Confrontado com as denúncias, o Ministério da Defesa Nacional, a quem pertence o edifício classificado como monumento nacional desde 1910, admite que a cedência do espaço à CMO ainda não está finalizada e que, “até se proceder à entrega, a manutenção e limpeza do espaço está a cargo da Direção-Geral de Recursos da Defesa Nacional”, organismo tutelado pelo ministério liderado por Azeredo Lopes. “Foram, entretanto, feitas algumas limpezas e entaiparam-se algumas janelas para evitar a degradação do edifício”, informa a assessoria do ministro.
A VISÃO também contactou, na sexta-feira, 23 de fevereiro, o Ministério das Finanças, responsável pela operação de cedência do mosteiro à Câmara, mas ainda não obteve resposta.
Circuito de skate em dias de sol
Se as burocracias vierem a ser ultrapassadas, o Mosteiro de Odivelas, como é talvez mais conhecido, ficará à disposição da autarquia por um período de 50 anos. No final, serão mais de 14 milhões de euros em rendas, a juntar aos €16 milhões (sem IVA) orçamentados para as obras de requalificação. Um valor que, segundo Nelson Galhofo, tem tudo para derrapar. “Dezasseis milhões não vão chegar sequer para o chão. O sr. Presidente da Câmara não tem noção do estado do mosteiro porque ele não sai do gabinete”, atira o jovem de 18 anos, indignado por não se proibir os skaters de andarem “a fazer manobras em cima dos mosaicos” do pátio exterior do mosteiro, no Largo D. Dinis. “Em dias de sol, aquilo parece um circuito de skate”, lamenta.
O presidente da autarquia, o socialista Hugo Martins, reeleito nas últimas eleições locais para um segundo mandato, não esclareceu se, no último ano e meio, havia visitado o monumento abandonado. Também preferiu não comentar a atividade lúdica dos skaters no exterior do edifício. O que a autarquia fez questão de referir é que “nunca baixou os braços na procura de uma solução que permitisse salvaguardar e valorizar este verdadeiro símbolo” de Odivelas, um “património classificado deixado devoluto e sem qualquer perspetiva de usufruto nem projeto de utilização futura” na sequência da “decisão do anterior Governo, de coligação PSD/CDS, de encerrar o Instituto de Odivelas”, à qual se opôs.

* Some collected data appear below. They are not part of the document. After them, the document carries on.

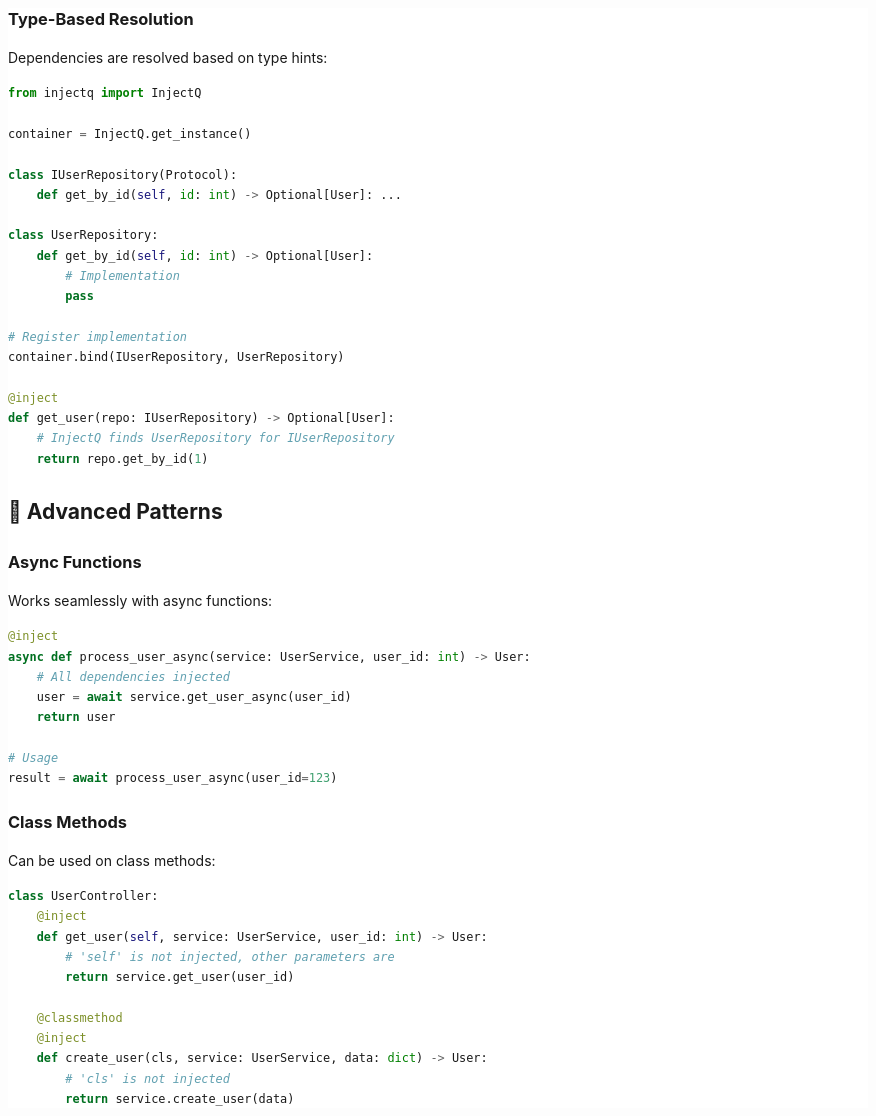 ### Type-Based Resolution

Dependencies are resolved based on type hints:

```python
from injectq import InjectQ

container = InjectQ.get_instance()

class IUserRepository(Protocol):
    def get_by_id(self, id: int) -> Optional[User]: ...

class UserRepository:
    def get_by_id(self, id: int) -> Optional[User]:
        # Implementation
        pass

# Register implementation
container.bind(IUserRepository, UserRepository)

@inject
def get_user(repo: IUserRepository) -> Optional[User]:
    # InjectQ finds UserRepository for IUserRepository
    return repo.get_by_id(1)
```

## 🎨 Advanced Patterns

### Async Functions

Works seamlessly with async functions:

```python
@inject
async def process_user_async(service: UserService, user_id: int) -> User:
    # All dependencies injected
    user = await service.get_user_async(user_id)
    return user

# Usage
result = await process_user_async(user_id=123)
```

### Class Methods

Can be used on class methods:

```python
class UserController:
    @inject
    def get_user(self, service: UserService, user_id: int) -> User:
        # 'self' is not injected, other parameters are
        return service.get_user(user_id)

    @classmethod
    @inject
    def create_user(cls, service: UserService, data: dict) -> User:
        # 'cls' is not injected
        return service.create_user(data)
```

Quando receber a passagem de testemunho do atual Governo, a Câmara compromete-se a analisar as “várias propostas” em cima da mesa, como a “criação de um centro interpretativo sobre o mosteiro, a história e as raízes do concelho, a dinamização de um centro de ensino e a instalação da divisão da PSP de Odivelas, entre outros”, de forma a promover “uma relação profícua de colaboração com os agentes locais”. Hugo Martins pretende ainda consultar os munícipes sobre como ocupar um espaço que, durante muitos séculos, foi casa de freiras da ordem religiosa de Cister, algumas com direito a figurarem na História de Portugal, no papel de amantes dos nossos reis e mães de filhos deles.